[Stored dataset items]
-*-*-
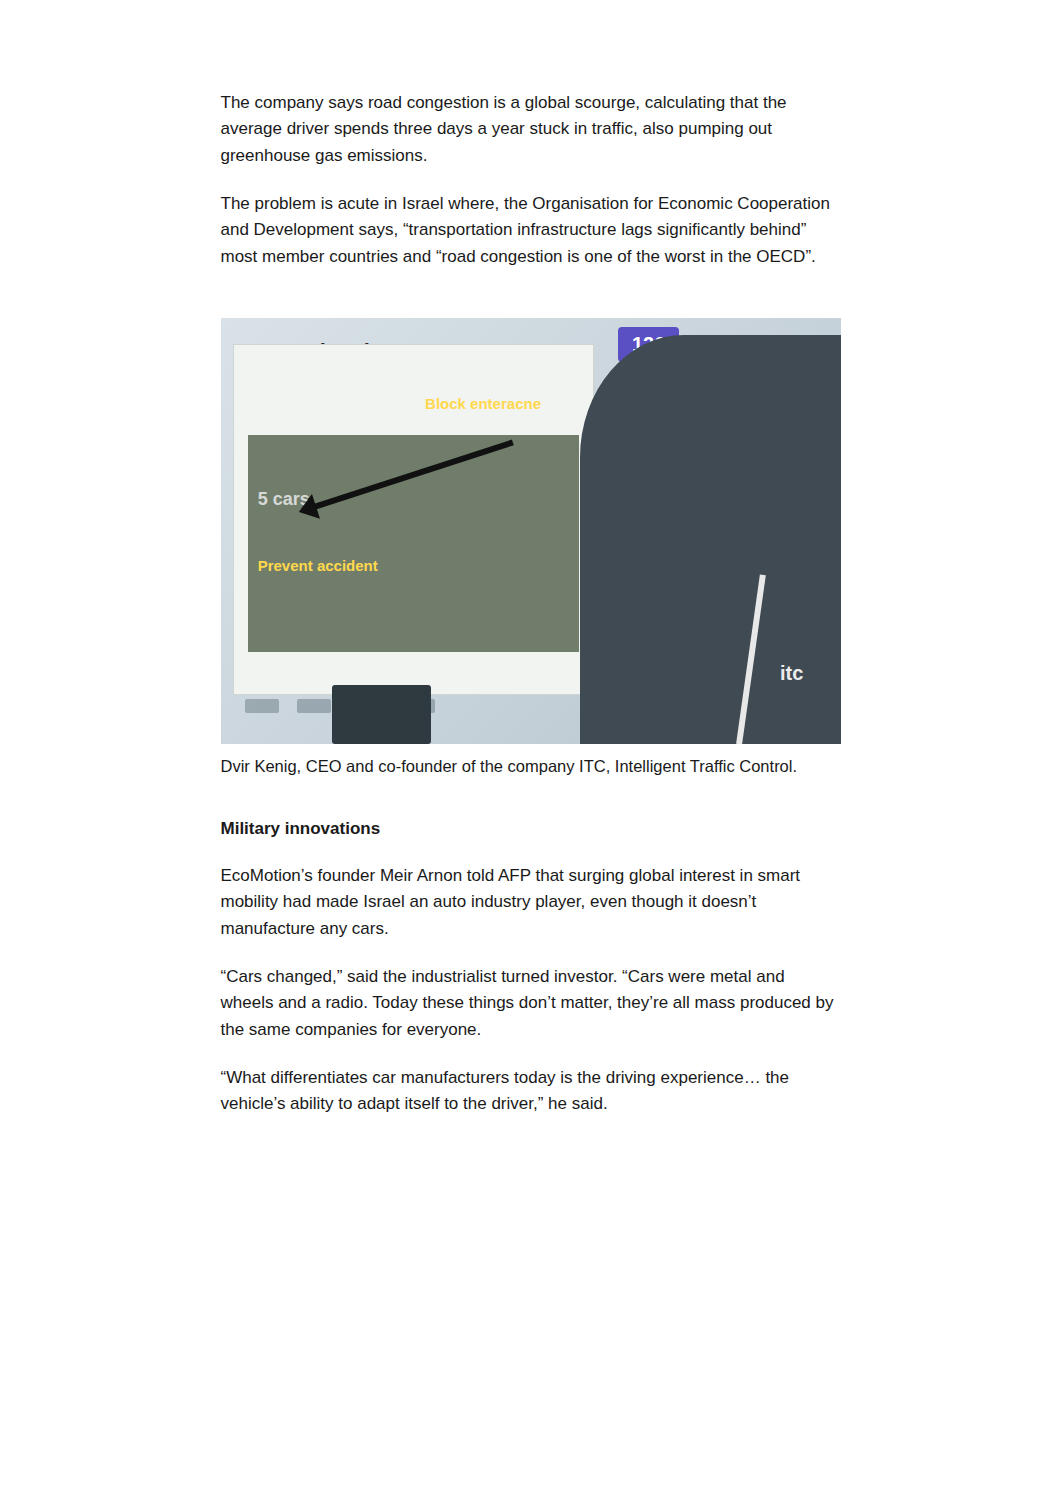The company says road congestion is a global scourge, calculating that the average driver spends three days a year stuck in traffic, also pumping out greenhouse gas emissions.
The problem is acute in Israel where, the Organisation for Economic Cooperation and Development says, “transportation infrastructure lags significantly behind” most member countries and “road congestion is one of the worst in the OECD”.
itc.city
126
proven solution connects to the existing cameras and fic light infrastructure. An automated data-driven real-management. Hardware agnostic. 10 minutes on boarding
Block enteracne
5 cars
Prevent accident
itc
Dvir Kenig, CEO and co-founder of the company ITC, Intelligent Traffic Control.
Military innovations
EcoMotion’s founder Meir Arnon told AFP that surging global interest in smart mobility had made Israel an auto industry player, even though it doesn’t manufacture any cars.
“Cars changed,” said the industrialist turned investor. “Cars were metal and wheels and a radio. Today these things don’t matter, they’re all mass produced by the same companies for everyone.
“What differentiates car manufacturers today is the driving experience… the vehicle’s ability to adapt itself to the driver,” he said.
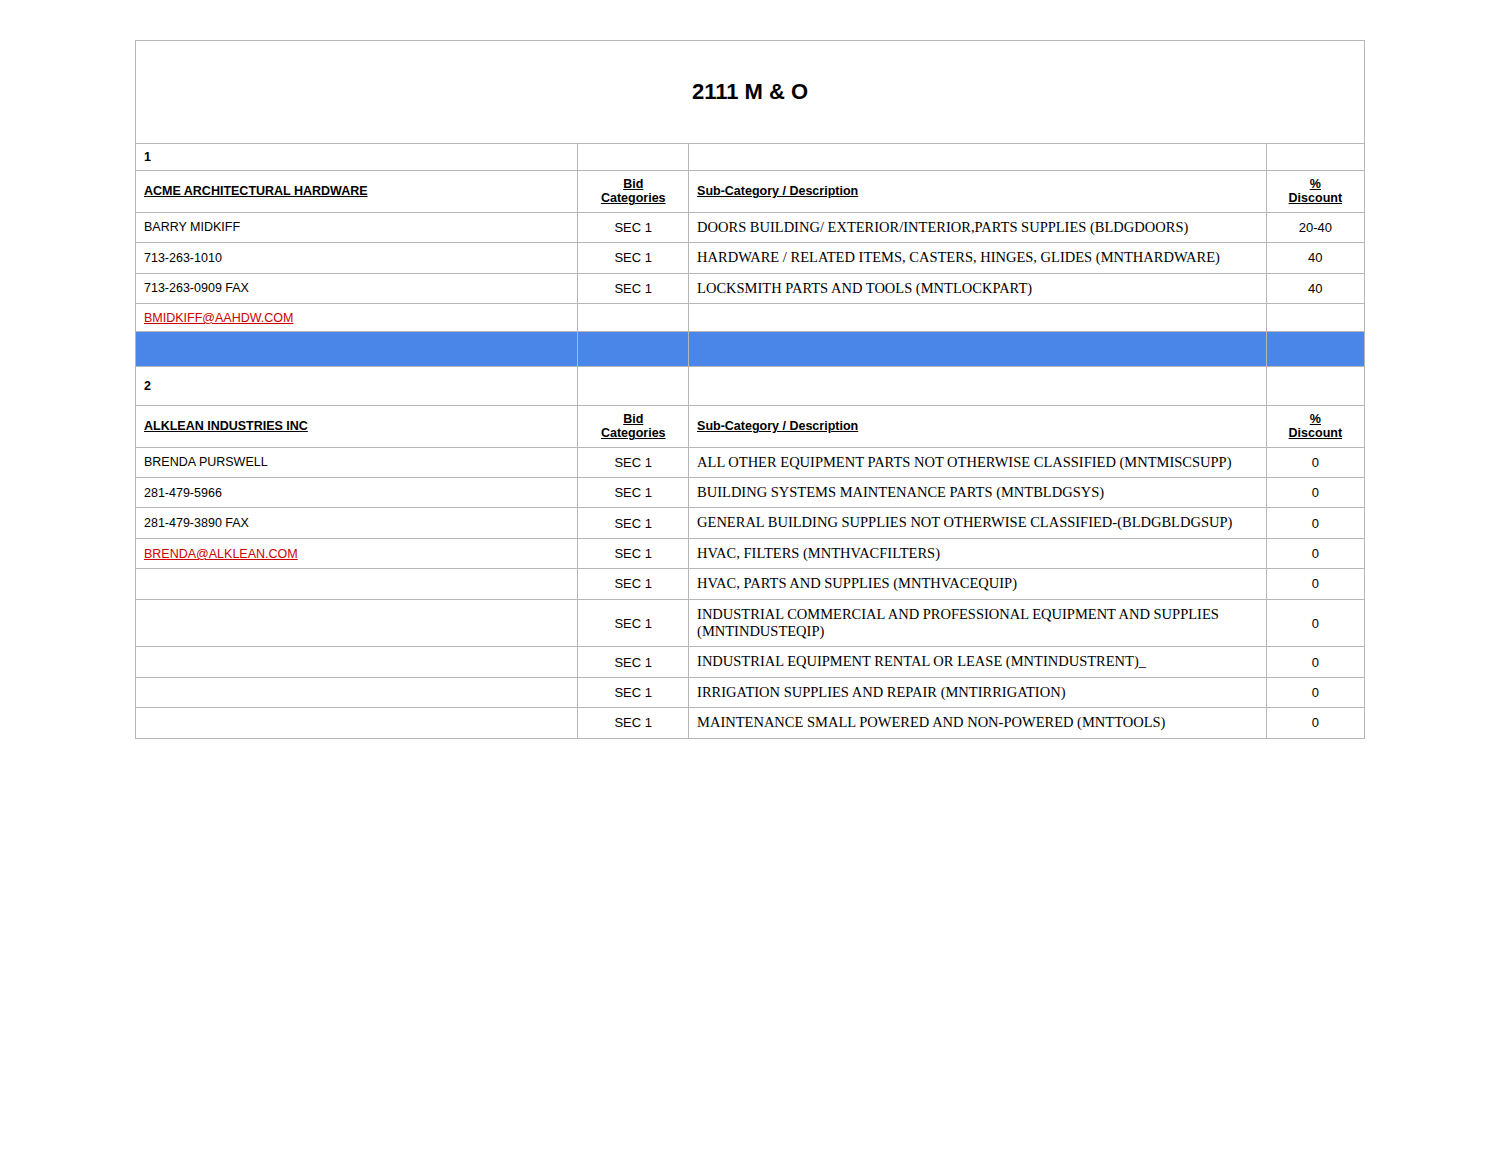| 2111 M & O |
| 1 | | | |
| ACME ARCHITECTURAL HARDWARE | Bid Categories | Sub-Category / Description | % Discount |
| BARRY MIDKIFF | SEC 1 | DOORS BUILDING/ EXTERIOR/INTERIOR,PARTS SUPPLIES (BLDGDOORS) | 20-40 |
| 713-263-1010 | SEC 1 | HARDWARE / RELATED ITEMS, CASTERS, HINGES, GLIDES (MNTHARDWARE) | 40 |
| 713-263-0909 FAX | SEC 1 | LOCKSMITH PARTS AND TOOLS (MNTLOCKPART) | 40 |
| BMIDKIFF@AAHDW.COM | | | |
| 2 | | | |
| ALKLEAN INDUSTRIES INC | Bid Categories | Sub-Category / Description | % Discount |
| BRENDA PURSWELL | SEC 1 | ALL OTHER EQUIPMENT PARTS NOT OTHERWISE CLASSIFIED (MNTMISCSUPP) | 0 |
| 281-479-5966 | SEC 1 | BUILDING SYSTEMS MAINTENANCE PARTS (MNTBLDGSYS) | 0 |
| 281-479-3890 FAX | SEC 1 | GENERAL BUILDING SUPPLIES NOT OTHERWISE CLASSIFIED-(BLDGBLDGSUP) | 0 |
| BRENDA@ALKLEAN.COM | SEC 1 | HVAC, FILTERS (MNTHVACFILTERS) | 0 |
| | SEC 1 | HVAC, PARTS AND SUPPLIES (MNTHVACEQUIP) | 0 |
| | SEC 1 | INDUSTRIAL COMMERCIAL AND PROFESSIONAL EQUIPMENT AND SUPPLIES (MNTINDUSTEQIP) | 0 |
| | SEC 1 | INDUSTRIAL EQUIPMENT RENTAL OR LEASE (MNTINDUSTRENT)_ | 0 |
| | SEC 1 | IRRIGATION SUPPLIES AND REPAIR (MNTIRRIGATION) | 0 |
| | SEC 1 | MAINTENANCE SMALL POWERED AND NON-POWERED (MNTTOOLS) | 0 |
-*-*-
* _Work order_
Write the entries above out again exactly, omitting each image.

* _Answer_
The company says road congestion is a global scourge, calculating that the average driver spends three days a year stuck in traffic, also pumping out greenhouse gas emissions.
The problem is acute in Israel where, the Organisation for Economic Cooperation and Development says, “transportation infrastructure lags significantly behind” most member countries and “road congestion is one of the worst in the OECD”.
itc.city
126
proven solution connects to the existing cameras and fic light infrastructure. An automated data-driven real-management. Hardware agnostic. 10 minutes on boarding
Block enteracne
5 cars
Prevent accident
itc
Dvir Kenig, CEO and co-founder of the company ITC, Intelligent Traffic Control.
Military innovations
EcoMotion’s founder Meir Arnon told AFP that surging global interest in smart mobility had made Israel an auto industry player, even though it doesn’t manufacture any cars.
“Cars changed,” said the industrialist turned investor. “Cars were metal and wheels and a radio. Today these things don’t matter, they’re all mass produced by the same companies for everyone.
“What differentiates car manufacturers today is the driving experience… the vehicle’s ability to adapt itself to the driver,” he said.
| 2111 M & O |
| 1 | | | |
| ACME ARCHITECTURAL HARDWARE | Bid Categories | Sub-Category / Description | % Discount |
| BARRY MIDKIFF | SEC 1 | DOORS BUILDING/ EXTERIOR/INTERIOR,PARTS SUPPLIES (BLDGDOORS) | 20-40 |
| 713-263-1010 | SEC 1 | HARDWARE / RELATED ITEMS, CASTERS, HINGES, GLIDES (MNTHARDWARE) | 40 |
| 713-263-0909 FAX | SEC 1 | LOCKSMITH PARTS AND TOOLS (MNTLOCKPART) | 40 |
| BMIDKIFF@AAHDW.COM | | | |
| 2 | | | |
| ALKLEAN INDUSTRIES INC | Bid Categories | Sub-Category / Description | % Discount |
| BRENDA PURSWELL | SEC 1 | ALL OTHER EQUIPMENT PARTS NOT OTHERWISE CLASSIFIED (MNTMISCSUPP) | 0 |
| 281-479-5966 | SEC 1 | BUILDING SYSTEMS MAINTENANCE PARTS (MNTBLDGSYS) | 0 |
| 281-479-3890 FAX | SEC 1 | GENERAL BUILDING SUPPLIES NOT OTHERWISE CLASSIFIED-(BLDGBLDGSUP) | 0 |
| BRENDA@ALKLEAN.COM | SEC 1 | HVAC, FILTERS (MNTHVACFILTERS) | 0 |
| | SEC 1 | HVAC, PARTS AND SUPPLIES (MNTHVACEQUIP) | 0 |
| | SEC 1 | INDUSTRIAL COMMERCIAL AND PROFESSIONAL EQUIPMENT AND SUPPLIES (MNTINDUSTEQIP) | 0 |
| | SEC 1 | INDUSTRIAL EQUIPMENT RENTAL OR LEASE (MNTINDUSTRENT)_ | 0 |
| | SEC 1 | IRRIGATION SUPPLIES AND REPAIR (MNTIRRIGATION) | 0 |
| | SEC 1 | MAINTENANCE SMALL POWERED AND NON-POWERED (MNTTOOLS) | 0 |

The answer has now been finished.